PAGE: What must the incumbent government do to spur Islamic mutual funds services in Pakistan?
Mohammad Shoaib:
- As we discussed earlier in this paper, the Federal Shariat Court (FSC) in April 2022 finally declared that the prohibition of Riba was absolute in all its forms and manifestations according to the injunctions of Islam and in accordance with the Holy Quran and Sunnah. It mandated that Riba should be eliminated from the country in five years. This indeed is a very powerful judgement and should form the basis for renewed optimism and hope for Islamic finance in the country.
- Adding to the judgement of the FSC, it is important that implementation of the said judgement also takes place in letter and spirit and the said decision is not lost to governmental bureaucracy and implementation delays. However, we note that the Riba-based system is prevalent in Pakistan and adequate time and a thorough plan will be needed to convert conventional banking or mutual fund system to an Islamic one in its full form.
- Specifically, for Islamic Funds, the government can help set up more Centre for Excellence in Islamic Finance similar to IBA CEIF, which serves as an important platform for researchers, academicians, practitioners as well as the regulators in the field to come together and address the evolving challenges faces by Islamic mutual funds.
- The government can introduce more short-term (1 month, 3-month and 6-month) GoP Ijarah/Sukuk (alternate to T-Bills) to absorb the liquidity available with Islamic funds. There is usually a lack of short-term avenues to place funds with and, as a result, the returns of Islamic mutual funds are adversely affected. However, just to add, recently launches of shorter tenure Ijarahs has picked up and soon we expect this segment of the Islamic markets to grow in number and strength
- The government can make it mandatory for listed companies to provide disclosures related to Shariah screening. Companies provide adequate information & disclosures in annual accounts which makes it easier to filter companies according to prescribed Shariah Screening Criteria. However, adequate disclosures are usually not present in the interim accounts. As a result, a Company’s actual position on interim financials is often disguised and, in most cases, results in Non-Compliance of key portfolio companies as Shariah Compliant amounts are not accounted for. In certain situations, an alternative practice is to seek clarity from the company w.r.t disclosure-based information. Therefore, a better recommendation is to include all the necessary disclosures important for screening purposes in the financial reporting framework
- A very important point that the government or the FBR should re-consider is to reinstate the benefit of tax rebates for the entire mutual fund industry in general and, at least for, Islamic mutual funds in specific.

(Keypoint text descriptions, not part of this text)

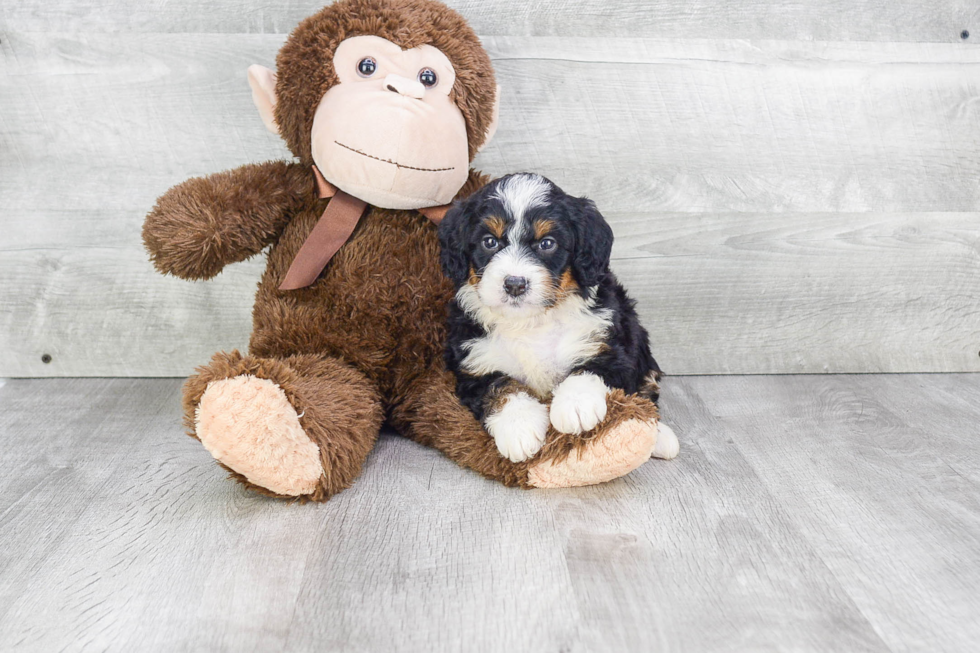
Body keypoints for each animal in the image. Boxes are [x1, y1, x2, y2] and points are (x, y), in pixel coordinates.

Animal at [436, 172, 672, 458]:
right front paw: (519, 427)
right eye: (489, 241)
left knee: (647, 386)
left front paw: (575, 405)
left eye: (547, 244)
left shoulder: (611, 346)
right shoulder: (474, 364)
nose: (515, 284)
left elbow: (592, 369)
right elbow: (500, 386)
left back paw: (660, 437)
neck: (532, 322)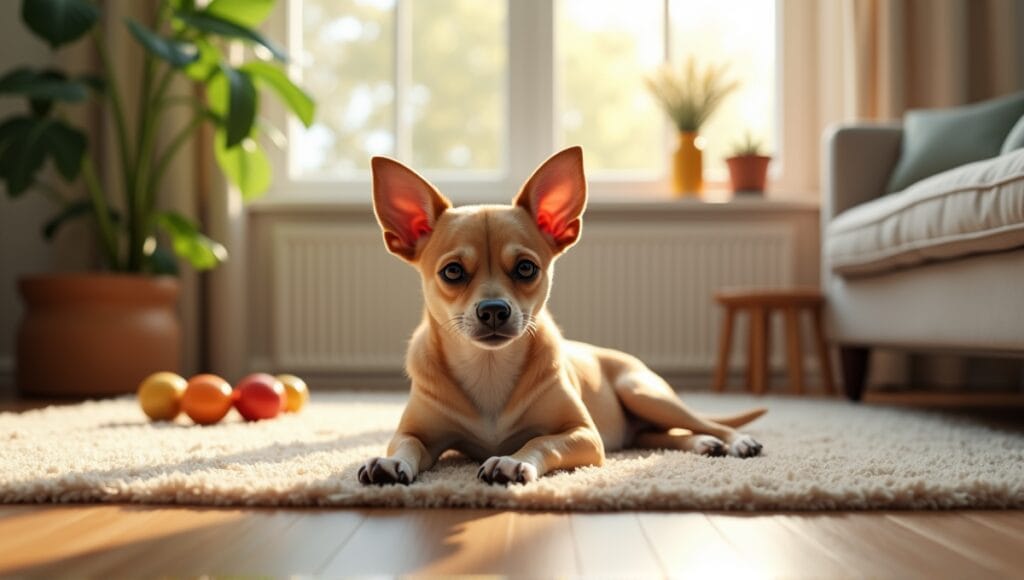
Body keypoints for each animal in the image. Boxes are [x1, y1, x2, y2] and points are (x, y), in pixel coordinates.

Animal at [356, 145, 765, 485]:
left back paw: (734, 441)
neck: (489, 367)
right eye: (452, 272)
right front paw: (391, 462)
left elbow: (541, 442)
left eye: (525, 268)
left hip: (644, 393)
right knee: (659, 436)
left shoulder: (583, 435)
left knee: (699, 422)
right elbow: (405, 444)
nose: (493, 310)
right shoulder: (416, 432)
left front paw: (511, 460)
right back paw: (703, 444)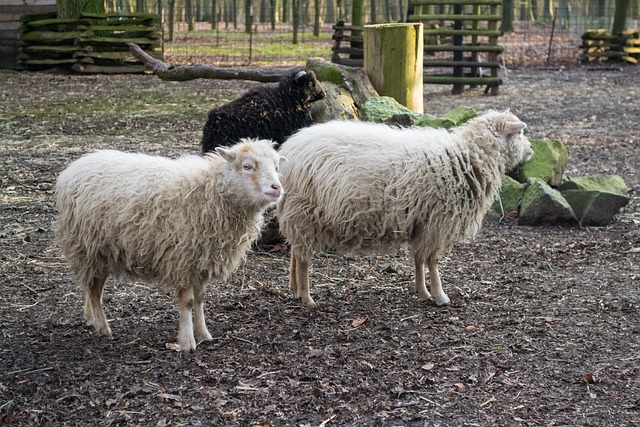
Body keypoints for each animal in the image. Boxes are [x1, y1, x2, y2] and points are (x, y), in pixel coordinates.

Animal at [53, 139, 284, 352]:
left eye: (276, 166)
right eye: (247, 166)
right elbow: (188, 302)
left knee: (91, 289)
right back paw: (102, 328)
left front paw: (204, 334)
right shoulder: (183, 259)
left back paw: (91, 319)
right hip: (90, 249)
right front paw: (188, 342)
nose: (277, 188)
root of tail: (73, 167)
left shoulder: (202, 259)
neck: (210, 192)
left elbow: (200, 299)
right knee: (94, 291)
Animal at [278, 110, 532, 310]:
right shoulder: (438, 221)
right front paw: (440, 295)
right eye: (520, 134)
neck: (468, 157)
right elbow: (432, 261)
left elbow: (419, 259)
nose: (531, 150)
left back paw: (295, 289)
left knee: (296, 252)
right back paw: (307, 297)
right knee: (303, 258)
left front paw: (423, 292)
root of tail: (289, 150)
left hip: (297, 213)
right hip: (305, 212)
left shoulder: (422, 222)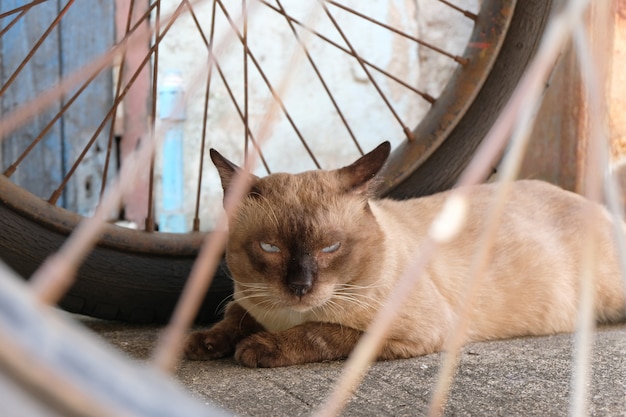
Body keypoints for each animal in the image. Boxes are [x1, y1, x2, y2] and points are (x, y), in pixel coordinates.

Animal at [184, 141, 624, 366]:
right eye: (270, 247)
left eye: (331, 247)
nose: (300, 287)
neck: (284, 316)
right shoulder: (249, 300)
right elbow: (233, 317)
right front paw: (203, 343)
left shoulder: (406, 331)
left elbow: (319, 332)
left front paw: (257, 348)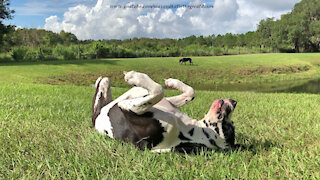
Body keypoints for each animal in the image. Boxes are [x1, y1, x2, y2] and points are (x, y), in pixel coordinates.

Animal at [91, 71, 236, 153]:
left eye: (227, 127)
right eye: (231, 124)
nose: (234, 102)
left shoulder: (129, 110)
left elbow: (158, 90)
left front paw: (136, 77)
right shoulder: (169, 104)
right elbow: (190, 92)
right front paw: (173, 82)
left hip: (99, 112)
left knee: (98, 100)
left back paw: (103, 83)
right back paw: (101, 81)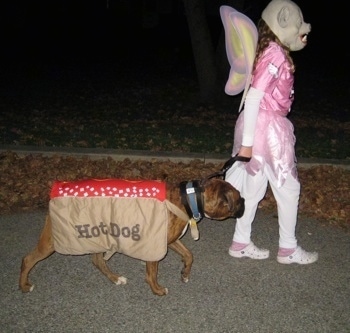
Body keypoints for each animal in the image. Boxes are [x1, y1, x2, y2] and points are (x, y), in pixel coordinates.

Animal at [18, 178, 243, 294]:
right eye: (239, 198)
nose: (245, 204)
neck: (190, 198)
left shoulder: (171, 240)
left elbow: (189, 255)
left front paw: (185, 274)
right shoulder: (156, 246)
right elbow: (152, 273)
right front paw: (157, 290)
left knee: (98, 260)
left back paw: (115, 278)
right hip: (52, 240)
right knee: (28, 259)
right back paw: (23, 285)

We note that globally to spur investments and to inculcate a habit of savings, the most popular tool used by governments is to provide tax incentives.

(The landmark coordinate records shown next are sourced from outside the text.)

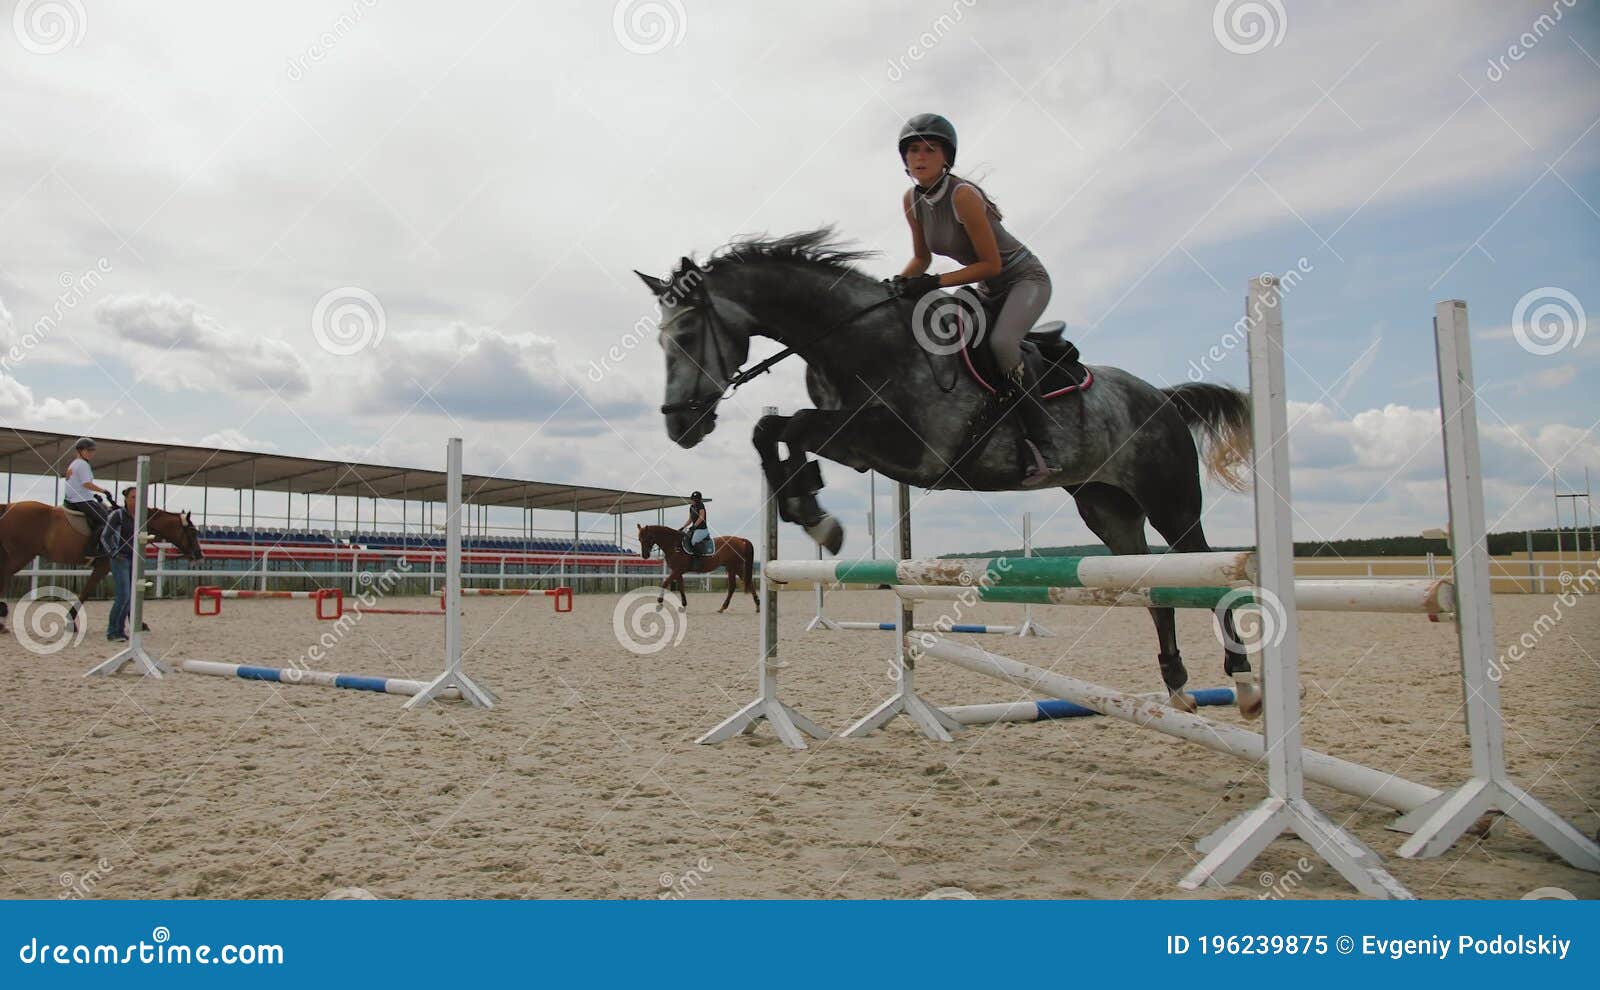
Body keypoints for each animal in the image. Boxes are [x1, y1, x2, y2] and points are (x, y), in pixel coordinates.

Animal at [0, 502, 206, 636]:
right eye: (192, 531)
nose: (199, 554)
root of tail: (9, 507)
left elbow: (127, 594)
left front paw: (138, 623)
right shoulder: (104, 566)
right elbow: (85, 593)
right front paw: (71, 622)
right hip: (20, 555)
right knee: (5, 575)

- Other steps can be to make a dedicated Shariah-counter in PSX and facilitate AMCs in innovative investment products like Hajj Saving Schemes, Islamic Ballot Committee funds, etc, which are popular with the general public.
- A lot can be done collectively by industry players and regulators, which will be a win-win for Islamic AMCs, investors, as well as the government. It will also lead to the development of capital markets in Pakistan if a focused, inclusive, and collective approach is adopted by all the stakeholders.
- As discussed in this paper there is tremendous potential for further growth in Islamic Capital Markets/Islamic Finance in Pakistan. However, this rapid growth is still hampered to some extent due to supply-side constraint, which lags behind the demand-side where there is still a lot of appetite for Islamic products, especially on the Fixed Income side. Thus, this has the effect of restricting the real growth potential of Islamic Funds in the country, which can be effectively addressed through policy measures by the government.